In reply to Crxpilot :
These are my own personal thoughts. I have nothing but my convictions to back them up. I don't want to change anyone's mind, and I do not intend to offend with my words. I apologize in advance if it comes across as inflammatory, I genuinely do not mean it to and tried to word this post appropriately.
in the 70s, there was huge fear and craziness about a coming ice age.
80s and 90s the hole in the ozone layer was going to turn the planet into a desert.
Now, massive floods and rising sea levels are the environmental disasters we need to be scared of.
In 50 years that is 5 different mass extinction possibilities, some polar opposites of the others, all decided on by the best tech available at the time. That means we really have no clue at all as far as I can tell.
I personally feel (my own opinion) that climate is cyclical, and we as a species haven't even been here very long at all on the geologic time scale to be able to make anything more than guesses as to what it will do in the future with or without our help. We certainly haven't had the monitoring technology long enough to have any concrete answers. "Well we have simulations" and simulations are programmed by people, and people are biased. (Sorry, this last sentence actually was a bit inflammatory and I don't know how to word it so it isn't)
I've always been of the opinion that the earth will be fine because it's far bigger than we are, was here long before us, and will be here long after we kill ourselves off. Frankly I think it's narcissistic as hell to say that us, barely out of caves for 60k years, can somehow completely destroy something that's been alive over 4 billion years, survived hundreds of millions of years of dinosaurs, plagues, worldwide drought, worldwide ice cover, radiation bombardment, millions of space impacts, including some that blacked out the sun for years according to geological surveys. It's cute we've grown this species wide ego that somehow we're special because we grew opposable thumbs and shed some body hair, but we've barely even been a species for a million years. On a geological time scale, we're still in diapers.

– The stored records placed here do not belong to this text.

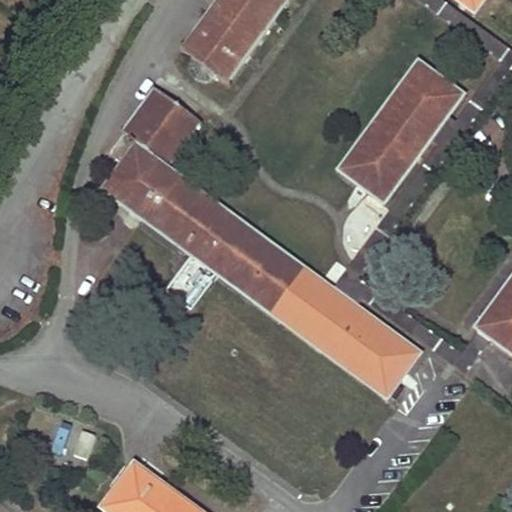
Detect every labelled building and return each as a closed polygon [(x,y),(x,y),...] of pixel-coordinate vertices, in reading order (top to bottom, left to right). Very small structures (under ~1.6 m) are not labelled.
[(191,68),(191,70),(192,73),(194,76),(197,78),(200,81),(203,82),(207,82),(209,82),(212,81),(214,77),(228,89),(293,0),(216,0),(179,52),(194,63),(191,68)] [(452,0),(475,17),(486,0),(452,0)] [(358,188),(386,208),(454,116),(469,97),(416,58),(333,170),(358,188)] [(202,124),(154,89),(121,134),(137,147),(172,172),(202,124)] [(215,278),(391,407),(426,358),(172,172),(137,147),(101,193),(189,258),(215,278)] [(215,278),(189,258),(164,291),(190,311),(215,278)] [(511,270),(469,330),(511,361),(511,270)] [(82,432),(73,455),(85,460),(94,437),(82,432)] [(99,511),(100,511),(199,511),(134,464),(99,511)]
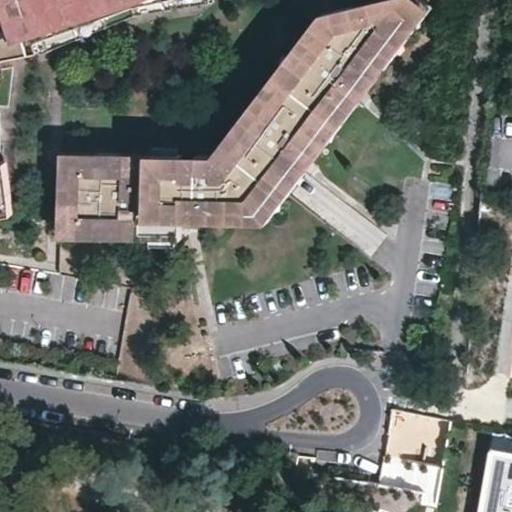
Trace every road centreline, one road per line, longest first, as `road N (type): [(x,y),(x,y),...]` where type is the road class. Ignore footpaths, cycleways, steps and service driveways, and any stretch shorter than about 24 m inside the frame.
road 1 (residential): [(232,433),(340,444),(364,432),(367,391),(347,376),(323,376),(303,392)]
road 2 (residential): [(232,433),(0,388)]
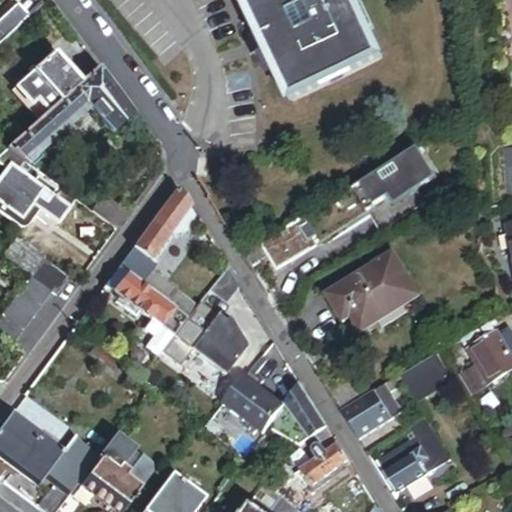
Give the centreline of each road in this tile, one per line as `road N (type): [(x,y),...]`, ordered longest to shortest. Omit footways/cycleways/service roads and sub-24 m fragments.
road 1 (residential): [(392,511),(174,164)]
road 2 (residential): [(0,404),(174,164)]
road 3 (residential): [(174,164),(68,0)]
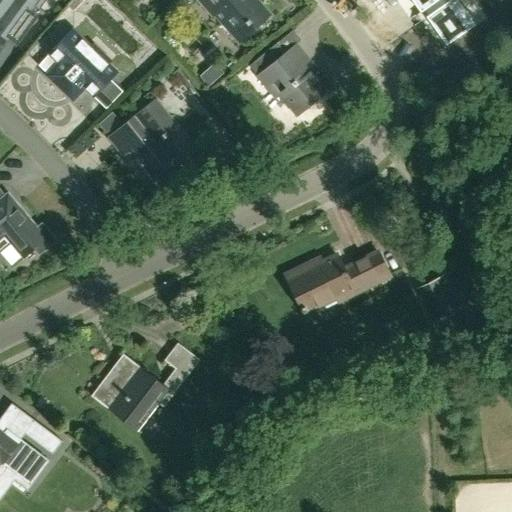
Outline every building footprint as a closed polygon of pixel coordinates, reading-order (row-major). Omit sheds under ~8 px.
[(40,0),(0,0),(0,36),(9,43),(40,0)] [(201,0),(240,42),(269,15),(255,0),(201,0)] [(470,25),(453,1),(454,0),(415,0),(422,8),(419,10),(421,12),(424,10),(428,16),(426,17),(428,19),(429,18),(447,43),(472,25),(472,24),(470,25)] [(183,12),(172,24),(188,39),(199,28),(183,12)] [(38,65),(48,74),(47,75),(72,99),(84,87),(93,96),(116,71),(108,63),(111,60),(94,44),(91,47),(73,29),(38,65)] [(296,45),(285,53),(277,43),(256,60),(257,60),(249,66),(257,76),(275,99),(280,95),(297,116),(331,88),(296,45)] [(129,151),(136,160),(130,165),(157,198),(172,187),(164,177),(196,151),(156,100),(109,138),(123,156),(129,151)] [(121,119),(113,109),(106,115),(114,124),(121,119)] [(494,189),(491,180),(482,182),(484,192),(494,189)] [(42,225),(38,229),(27,216),(25,218),(4,195),(0,198),(0,241),(5,237),(24,260),(36,250),(40,254),(52,244),(53,237),(42,225)] [(287,276),(305,312),(308,311),(307,308),(336,294),(339,301),(391,276),(379,252),(345,269),(339,256),(310,270),(308,265),(287,276)] [(459,312),(451,297),(438,303),(446,319),(459,312)] [(93,398),(133,429),(154,401),(164,408),(200,360),(178,343),(164,361),(176,370),(164,386),(125,356),(93,398)] [(261,408),(252,418),(259,424),(268,414),(261,408)] [(34,420),(24,432),(25,433),(39,443),(53,454),(63,441),(34,420)] [(0,498),(11,484),(0,475),(0,473),(6,466),(30,484),(48,460),(20,439),(25,433),(24,432),(19,439),(7,430),(4,434),(0,431),(0,498)]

If we do somehow do enough damage, the earth will shake us off like fleas from a dog, and the next step in the evolution of life will begin, with or without us, just as it has from the beginning of time. Just like it did when the asteroid killed the dinosaurs, just like the other 5 mass extinctions I can't remember the names of that took out 90% of life on earth.
Again, these are just my opinions on the matter. It was not my intention to offend or upset, and I apologize again if it came across that way.